[Source material]:

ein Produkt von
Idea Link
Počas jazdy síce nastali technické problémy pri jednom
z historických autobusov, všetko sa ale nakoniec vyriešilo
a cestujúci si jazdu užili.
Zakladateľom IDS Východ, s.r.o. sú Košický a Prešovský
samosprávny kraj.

---

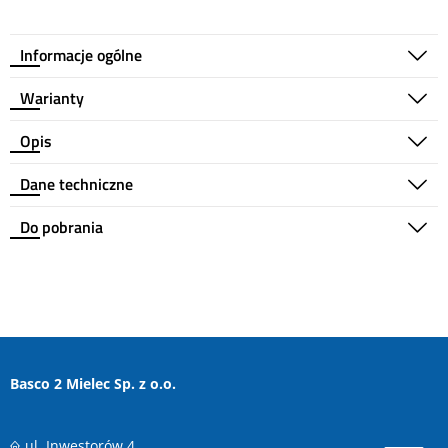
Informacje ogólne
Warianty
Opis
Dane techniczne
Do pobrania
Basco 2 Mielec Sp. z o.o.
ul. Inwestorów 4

[Work required]: Find the line with "Do pobrania" in the entries above. Retype it and each line after it, exactly, through the line with "ul. Inwestorów 4", and stop there.

[Written reply]:
Do pobrania
Basco 2 Mielec Sp. z o.o.
ul. Inwestorów 4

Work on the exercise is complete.